Wilberforce was instrumental in setting up a colony in Sierra Leone,
and insisted that missionaries be allowed in India to preach the Christian
Gospel. His efforts in Haiti undermined
England’s colonial rival France.
The Christian
Gospel of Wilberforce’s understanding lacked the broad vision of analysis that
ferrets out causes. The move from
mercantilism to free trade capitalism was not the answer for poverty stricken
workers, black and white, who had no voice in changing the colonial system.
In the
1960’s the Black Panthers considered African Americans as an internal colony of
the U.S. Donald Trump and the
Republicans with their policy of re-segregation are re-establishing that internal
colony.
The 1886
Haymarket hero Samuel Fielden explained in his autobiography which he wrote from
Chicago’s Cook County Jail that as a young worker in England he sympathized
with U.S. slaves. He emigrated to the
U.S. and visited the southern U.S. after the civil war and the emancipation. He
saw the situation of black workers as being no better than the lives of slaves. “…the
Negro was held in as absolute bondage as he was before the war.”
Our current
situation of racism, income inequality, world poverty and violation of the
earth’s resources demonstrates that Wilberforce, immersed in Evangelism and the
culture of the British Empire, provided only a beginning in seeking justice for
the modern industrial world. The collapse
of the industrial world that we now experience and the ‘end of work’ requires Amazing Grace for new creativity to save
the planet and achieve justice for all.
BIBLIOGRAPHY
Amazing
Grace, William
Wilberforce and the heroic campaign to end slavery, Eric Metaxas.
The
Autobiographies of the Haymarket Martyrs, ed.
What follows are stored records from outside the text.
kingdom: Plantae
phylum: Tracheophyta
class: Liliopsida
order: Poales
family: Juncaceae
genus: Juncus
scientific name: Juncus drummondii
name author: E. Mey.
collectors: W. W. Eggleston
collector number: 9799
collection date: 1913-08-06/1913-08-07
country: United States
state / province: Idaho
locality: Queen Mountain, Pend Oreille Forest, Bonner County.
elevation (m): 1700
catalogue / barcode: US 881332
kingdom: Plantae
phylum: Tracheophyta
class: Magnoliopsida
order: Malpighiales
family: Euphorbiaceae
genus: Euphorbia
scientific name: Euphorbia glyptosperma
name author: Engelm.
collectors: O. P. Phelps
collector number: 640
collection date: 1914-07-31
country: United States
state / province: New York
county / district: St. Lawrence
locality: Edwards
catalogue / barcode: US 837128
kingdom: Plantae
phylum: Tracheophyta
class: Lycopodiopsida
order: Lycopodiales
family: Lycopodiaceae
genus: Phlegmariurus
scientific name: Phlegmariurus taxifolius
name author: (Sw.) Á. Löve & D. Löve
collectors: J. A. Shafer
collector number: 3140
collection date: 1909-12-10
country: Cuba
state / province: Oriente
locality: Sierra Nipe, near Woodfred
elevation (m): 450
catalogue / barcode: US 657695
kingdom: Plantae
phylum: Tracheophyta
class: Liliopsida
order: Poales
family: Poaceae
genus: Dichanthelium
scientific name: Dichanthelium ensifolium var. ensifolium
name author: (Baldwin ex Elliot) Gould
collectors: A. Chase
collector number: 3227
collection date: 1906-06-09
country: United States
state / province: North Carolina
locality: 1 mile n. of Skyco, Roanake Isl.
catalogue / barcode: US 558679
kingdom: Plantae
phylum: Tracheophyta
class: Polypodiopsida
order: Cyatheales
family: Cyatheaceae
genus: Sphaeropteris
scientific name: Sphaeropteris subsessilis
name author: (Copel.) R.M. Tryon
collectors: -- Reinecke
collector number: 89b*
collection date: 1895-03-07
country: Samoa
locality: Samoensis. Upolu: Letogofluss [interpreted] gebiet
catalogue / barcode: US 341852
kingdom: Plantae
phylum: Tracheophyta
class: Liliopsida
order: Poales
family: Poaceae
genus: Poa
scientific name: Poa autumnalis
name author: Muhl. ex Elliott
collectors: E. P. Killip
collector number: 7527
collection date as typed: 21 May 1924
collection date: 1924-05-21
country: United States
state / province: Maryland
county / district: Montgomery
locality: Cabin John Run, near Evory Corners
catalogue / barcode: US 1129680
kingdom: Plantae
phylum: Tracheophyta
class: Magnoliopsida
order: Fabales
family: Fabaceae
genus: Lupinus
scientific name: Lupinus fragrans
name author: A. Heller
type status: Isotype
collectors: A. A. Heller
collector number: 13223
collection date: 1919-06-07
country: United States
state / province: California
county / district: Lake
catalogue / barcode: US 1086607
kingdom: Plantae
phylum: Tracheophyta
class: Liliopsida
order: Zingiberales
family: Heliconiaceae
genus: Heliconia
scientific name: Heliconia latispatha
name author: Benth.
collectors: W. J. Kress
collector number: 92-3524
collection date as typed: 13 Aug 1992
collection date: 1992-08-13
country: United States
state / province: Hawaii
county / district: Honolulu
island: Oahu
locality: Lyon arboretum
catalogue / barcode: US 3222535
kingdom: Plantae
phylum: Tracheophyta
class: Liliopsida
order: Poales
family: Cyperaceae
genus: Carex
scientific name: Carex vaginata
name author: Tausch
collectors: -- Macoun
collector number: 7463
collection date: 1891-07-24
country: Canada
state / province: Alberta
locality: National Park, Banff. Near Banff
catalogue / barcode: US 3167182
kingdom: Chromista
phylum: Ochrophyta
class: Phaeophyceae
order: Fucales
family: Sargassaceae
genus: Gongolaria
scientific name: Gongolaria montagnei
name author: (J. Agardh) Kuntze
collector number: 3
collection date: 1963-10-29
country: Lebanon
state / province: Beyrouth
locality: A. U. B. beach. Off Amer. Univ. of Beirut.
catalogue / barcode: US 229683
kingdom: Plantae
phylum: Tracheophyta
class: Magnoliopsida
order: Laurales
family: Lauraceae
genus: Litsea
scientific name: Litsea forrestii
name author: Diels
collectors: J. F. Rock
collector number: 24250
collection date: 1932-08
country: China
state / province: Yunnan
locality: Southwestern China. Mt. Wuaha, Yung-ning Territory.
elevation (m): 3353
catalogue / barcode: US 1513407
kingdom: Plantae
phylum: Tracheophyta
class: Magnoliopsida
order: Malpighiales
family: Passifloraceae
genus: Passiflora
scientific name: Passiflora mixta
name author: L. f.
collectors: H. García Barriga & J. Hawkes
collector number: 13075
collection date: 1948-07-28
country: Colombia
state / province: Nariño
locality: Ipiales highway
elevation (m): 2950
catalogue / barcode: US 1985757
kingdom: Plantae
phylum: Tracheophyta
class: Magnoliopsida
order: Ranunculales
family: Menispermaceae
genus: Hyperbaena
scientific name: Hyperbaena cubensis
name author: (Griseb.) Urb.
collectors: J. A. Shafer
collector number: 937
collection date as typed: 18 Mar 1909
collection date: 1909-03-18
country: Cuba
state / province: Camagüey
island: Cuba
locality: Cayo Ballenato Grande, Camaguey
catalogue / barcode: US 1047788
Phillip S. Foner.
Black
against Empire,
Joshua Bloom and Waldo E. Martin Jr.
The End
of Work, Jeremy
Rifkin.
Movie: The
Long Shadow, Frances Causey, film maker and investigative reporter
This is a worthwhile journey into history that helps explain why racism is truly our inheritance from the days of slavery. Sadly, the growing inequality in our society, both racially and economically, is intertwined.